Those claiming AI training on copyrighted works is “theft” misunderstand key aspects of copyright law and AI technology. Copyright protects specific expressions of ideas, not the ideas themselves. When AI systems ingest copyrighted works, they’re extracting general patterns and concepts - the “Bob Dylan-ness” or “Hemingway-ness” - not copying specific text or images.

This process is akin to how humans learn by reading widely and absorbing styles and techniques, rather than memorizing and reproducing exact passages. The AI discards the original text, keeping only abstract representations in “vector space”. When generating new content, the AI isn’t recreating copyrighted works, but producing new expressions inspired by the concepts it’s learned.

This is fundamentally different from copying a book or song. It’s more like the long-standing artistic tradition of being influenced by others’ work. The law has always recognized that ideas themselves can’t be owned - only particular expressions of them.

Moreover, there’s precedent for this kind of use being considered “transformative” and thus fair use. The Google Books project, which scanned millions of books to create a searchable index, was ruled legal despite protests from authors and publishers. AI training is arguably even more transformative.

While it’s understandable that creators feel uneasy about this new technology, labeling it “theft” is both legally and technically inaccurate. We may need new ways to support and compensate creators in the AI age, but that doesn’t make the current use of copyrighted works for AI training illegal or unethical.

For those interested, this argument is nicely laid out by Damien Riehl in FLOSS Weekly episode 744. https://twit.tv/shows/floss-weekly/episodes/744

  • @mm_maybe
    link
    English
    139 days ago

    I’m getting really tired of saying this over and over on the Internet and getting either ignored or pounced on by pompous AI bros and boomers, but this “there isn’t enough free data” claim has never been tested. The experiments that have come close (look up the early Phi and Starcoder papers, or the CommonCanvas text-to-image model) suggested that the claim is false, by showing that a) models trained on small, well-curated datasets can match and outperform models trained on lazily curated large web scrapes, and b) models trained solely on permissively licensed data can perform on par with at least the earlier versions of models trained more lazily (e.g. StarCoder 1.5 performing on par with Code-Davinci). But yes, a social network or other organization that has access to a bunch of data that they own, or have licensed, could almost certainly fine-tune a base LLM trained solely on permissively licensed data to get a tremendously useful tool that would probably be safer and more helpful than ChatGPT for that organization’s specific business, at vastly lower risk of copyright claims or toxic generated content, for that matter.

    • @[email protected]
      link
      fedilink
      English
      2
      edit-2
      9 days ago

      Thanks for the info. But lets say you want to train a (future) AI to spot and tag disinformation and misinformation. You’d need to use and curate actual data from social media sites and articles.

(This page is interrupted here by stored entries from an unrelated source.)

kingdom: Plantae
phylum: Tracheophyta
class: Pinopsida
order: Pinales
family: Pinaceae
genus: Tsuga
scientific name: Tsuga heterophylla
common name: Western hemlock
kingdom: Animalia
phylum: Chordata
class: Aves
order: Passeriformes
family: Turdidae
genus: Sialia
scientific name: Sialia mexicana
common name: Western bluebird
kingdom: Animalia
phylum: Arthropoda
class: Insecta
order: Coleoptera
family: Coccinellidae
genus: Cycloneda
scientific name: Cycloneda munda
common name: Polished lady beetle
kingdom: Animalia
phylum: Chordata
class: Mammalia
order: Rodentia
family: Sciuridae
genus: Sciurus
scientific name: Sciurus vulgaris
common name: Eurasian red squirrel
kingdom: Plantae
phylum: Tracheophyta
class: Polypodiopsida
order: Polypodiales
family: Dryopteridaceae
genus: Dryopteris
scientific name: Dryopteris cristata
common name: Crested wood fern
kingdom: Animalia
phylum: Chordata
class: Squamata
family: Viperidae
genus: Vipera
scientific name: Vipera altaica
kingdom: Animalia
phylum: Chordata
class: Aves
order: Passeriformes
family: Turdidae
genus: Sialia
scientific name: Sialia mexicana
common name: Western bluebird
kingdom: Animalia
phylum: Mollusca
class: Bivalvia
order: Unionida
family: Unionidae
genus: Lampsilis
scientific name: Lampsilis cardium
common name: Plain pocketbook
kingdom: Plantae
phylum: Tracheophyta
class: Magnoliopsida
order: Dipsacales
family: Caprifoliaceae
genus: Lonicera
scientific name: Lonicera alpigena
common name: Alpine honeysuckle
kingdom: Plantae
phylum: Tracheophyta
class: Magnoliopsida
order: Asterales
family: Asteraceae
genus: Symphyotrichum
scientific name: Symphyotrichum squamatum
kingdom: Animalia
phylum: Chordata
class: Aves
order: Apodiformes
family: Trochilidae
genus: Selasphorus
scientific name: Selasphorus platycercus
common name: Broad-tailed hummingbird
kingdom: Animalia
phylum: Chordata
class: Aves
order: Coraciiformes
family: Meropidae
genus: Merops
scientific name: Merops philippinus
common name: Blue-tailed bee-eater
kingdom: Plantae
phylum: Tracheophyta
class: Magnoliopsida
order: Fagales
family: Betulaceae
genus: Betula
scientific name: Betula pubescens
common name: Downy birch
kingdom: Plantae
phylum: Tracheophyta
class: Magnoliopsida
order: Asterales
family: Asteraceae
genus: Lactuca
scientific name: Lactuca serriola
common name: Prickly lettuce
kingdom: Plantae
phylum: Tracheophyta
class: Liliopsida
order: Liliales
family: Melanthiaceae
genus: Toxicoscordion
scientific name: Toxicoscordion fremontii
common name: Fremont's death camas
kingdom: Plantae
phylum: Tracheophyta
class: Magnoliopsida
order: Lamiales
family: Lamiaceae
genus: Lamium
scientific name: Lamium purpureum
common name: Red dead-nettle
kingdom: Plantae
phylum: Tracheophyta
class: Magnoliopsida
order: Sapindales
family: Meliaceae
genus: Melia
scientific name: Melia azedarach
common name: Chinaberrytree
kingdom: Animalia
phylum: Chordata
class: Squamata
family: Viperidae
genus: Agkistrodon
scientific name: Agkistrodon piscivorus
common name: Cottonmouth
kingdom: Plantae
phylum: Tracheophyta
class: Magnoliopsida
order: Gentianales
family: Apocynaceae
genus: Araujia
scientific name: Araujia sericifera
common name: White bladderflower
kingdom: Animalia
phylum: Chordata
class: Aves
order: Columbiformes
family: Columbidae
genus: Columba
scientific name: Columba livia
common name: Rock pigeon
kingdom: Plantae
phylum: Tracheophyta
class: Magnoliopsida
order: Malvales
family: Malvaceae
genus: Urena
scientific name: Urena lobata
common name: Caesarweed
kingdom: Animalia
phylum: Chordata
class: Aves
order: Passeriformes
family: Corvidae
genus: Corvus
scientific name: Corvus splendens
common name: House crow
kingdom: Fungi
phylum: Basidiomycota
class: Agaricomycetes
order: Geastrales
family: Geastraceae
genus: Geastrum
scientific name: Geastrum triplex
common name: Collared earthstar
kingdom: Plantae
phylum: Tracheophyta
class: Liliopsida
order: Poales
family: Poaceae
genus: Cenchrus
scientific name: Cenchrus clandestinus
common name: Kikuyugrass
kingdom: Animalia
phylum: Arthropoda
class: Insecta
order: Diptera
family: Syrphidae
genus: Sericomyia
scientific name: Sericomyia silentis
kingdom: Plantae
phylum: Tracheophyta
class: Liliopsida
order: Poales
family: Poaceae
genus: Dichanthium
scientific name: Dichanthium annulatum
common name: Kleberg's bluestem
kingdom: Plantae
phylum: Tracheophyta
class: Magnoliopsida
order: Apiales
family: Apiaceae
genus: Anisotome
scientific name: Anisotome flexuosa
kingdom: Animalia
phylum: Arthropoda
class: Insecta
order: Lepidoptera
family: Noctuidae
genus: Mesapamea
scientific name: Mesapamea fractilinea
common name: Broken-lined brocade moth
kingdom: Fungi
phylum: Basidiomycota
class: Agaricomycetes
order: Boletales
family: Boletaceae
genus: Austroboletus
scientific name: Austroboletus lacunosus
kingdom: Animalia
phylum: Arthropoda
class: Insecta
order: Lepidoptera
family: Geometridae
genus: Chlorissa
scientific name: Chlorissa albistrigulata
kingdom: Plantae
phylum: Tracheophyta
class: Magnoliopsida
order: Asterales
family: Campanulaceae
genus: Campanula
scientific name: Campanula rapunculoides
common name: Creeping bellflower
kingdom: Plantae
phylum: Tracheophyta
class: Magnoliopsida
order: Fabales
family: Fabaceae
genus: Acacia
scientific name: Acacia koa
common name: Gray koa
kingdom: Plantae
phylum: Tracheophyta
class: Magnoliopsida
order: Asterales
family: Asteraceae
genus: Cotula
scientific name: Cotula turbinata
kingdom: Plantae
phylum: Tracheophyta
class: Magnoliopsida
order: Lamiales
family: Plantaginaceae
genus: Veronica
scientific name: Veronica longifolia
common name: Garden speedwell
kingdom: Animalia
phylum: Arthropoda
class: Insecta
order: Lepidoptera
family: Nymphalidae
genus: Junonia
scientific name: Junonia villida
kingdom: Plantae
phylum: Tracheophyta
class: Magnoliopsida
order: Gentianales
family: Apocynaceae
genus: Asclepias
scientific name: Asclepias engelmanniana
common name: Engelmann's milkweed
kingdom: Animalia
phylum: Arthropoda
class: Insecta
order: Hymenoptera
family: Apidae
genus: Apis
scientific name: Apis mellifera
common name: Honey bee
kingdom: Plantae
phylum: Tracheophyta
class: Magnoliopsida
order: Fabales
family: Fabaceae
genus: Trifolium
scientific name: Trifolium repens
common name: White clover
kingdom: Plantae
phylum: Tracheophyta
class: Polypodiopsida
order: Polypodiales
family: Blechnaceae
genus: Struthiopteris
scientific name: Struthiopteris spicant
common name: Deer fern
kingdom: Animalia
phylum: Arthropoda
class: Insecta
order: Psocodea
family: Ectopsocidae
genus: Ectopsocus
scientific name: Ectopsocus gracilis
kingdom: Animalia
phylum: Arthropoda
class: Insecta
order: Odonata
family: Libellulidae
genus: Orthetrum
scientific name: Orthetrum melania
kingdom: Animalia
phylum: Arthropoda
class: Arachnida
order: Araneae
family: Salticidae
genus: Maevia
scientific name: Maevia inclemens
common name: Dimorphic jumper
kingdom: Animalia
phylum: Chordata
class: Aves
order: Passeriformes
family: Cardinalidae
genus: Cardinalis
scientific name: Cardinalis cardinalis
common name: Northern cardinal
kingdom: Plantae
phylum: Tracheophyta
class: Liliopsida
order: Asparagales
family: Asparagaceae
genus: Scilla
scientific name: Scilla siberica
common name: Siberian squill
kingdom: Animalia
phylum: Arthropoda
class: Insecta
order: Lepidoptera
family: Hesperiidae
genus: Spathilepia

      If copyright is extended to learning from and analyzing publicly available data, such an AI will only be possible by licensing that data. Which will be monetize to maximize profit, first some lump sum, then later “per gb” and then later “per use”.

      I’m sure open source AI will make due and for many applications there is enough free data, but I can imagine a lot of cases where there wont. Anything that requires “commercially successful” media, articles, newspapers, screenplays, movies, books, social media posts and comments, images, photos, video clips…

      We’re basically setting up a world where the intellectual wealth of our civilization is being transformed into a commodity and then will be transferred into the hands of a few rich capitalists.

      And even if there is acceptable amount of free data, if the principle is that data needs to be specifically licensed to learn and train and derive AI works from it - that makes free data use expensive too. It needs to be specifically vetted and is still vulnerable to be sued for mistakes or outrageous claims of copyright. Similar to patents, the uncertainty requires higher capitalization for any startup to defend against lawsuits.

      • @mm_maybe
        link
        English
        49 days ago

        Yeah, I’ve struggled with that myself, since my first AI detection model was technically trained on potentially non-free data scraped from Reddit image links. The more recent fine-tune of that used only Wikimedia and SDXL outputs, but because it was seeded with the earlier base model, I ultimately decided to apply a non-commercial CC license to the checkpoint. But here’s an important distinction: that model, like many of the use cases you mention, is non-generative; you can’t coerce it into reproducing any of the original training material–it’s just a classification tool. I personally rate those models as much fairer uses of copyrighted material, though perhaps no better in terms of harm from a data dignity or bias propagation standpoint.